Deep learning classifiers have a known tendency to misclassify with high confidence. For this reason, detecting samples at test time whose class is not in the training set is a crucial step for model deployment. This can be considered as a binary classification problem, which is often tackled with metric learning: after training a distance in which samples from known classes are lumped together, a threshold is chosen which sets the boundary for samples from unseen classes. But this idea relies on two assumptions: that classes are indeed lumped into convex (and simply connected) regions, and that these regions are far apart from each other.

Because both are typically violated in practice [Din22V], presented this week at UAI2022, proposes a method which tries to enforce them. In the new metric space, samples from the same class follow distinct, and well separated, isotropic Gaussian distributions, as seen in the figure.

Crucially, this does not require OOD data to train, yet achieves SOTA even when compared to some techniques which do (however, the authors do not compare with most methods using OOD data for training since this is a different regime).

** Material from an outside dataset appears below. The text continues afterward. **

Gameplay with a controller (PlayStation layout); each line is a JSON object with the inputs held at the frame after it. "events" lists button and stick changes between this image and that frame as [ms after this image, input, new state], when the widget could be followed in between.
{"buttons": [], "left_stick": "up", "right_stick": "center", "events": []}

This is achieved with a composite loss including: a triplet loss to bring similar samples together and different ones apart, a KL term pursuing class-wise Gaussianity in the representation space, and a distancing term to improve inter-class separation beyond that provided by the triplet loss.

After training, a forward pass through all the data is done and the activations at 3 different layers of the network plus the final ones are collected for all samples in each class. Then one anisotropic Gaussian per class is fitted to these data. At test time, the negative log likelihood (NLL) of a sample is computed wrt. each Gaussian and a threshold is used to determine whether a sample is OOD or not. Training an additional VAE and using the distances from its intermediate representations to those of the original network to weight the likelihoods further decreases the false positive rate by reducing in-class NLL.

This is a promising method for applications in which OOD data is not readily available during model development.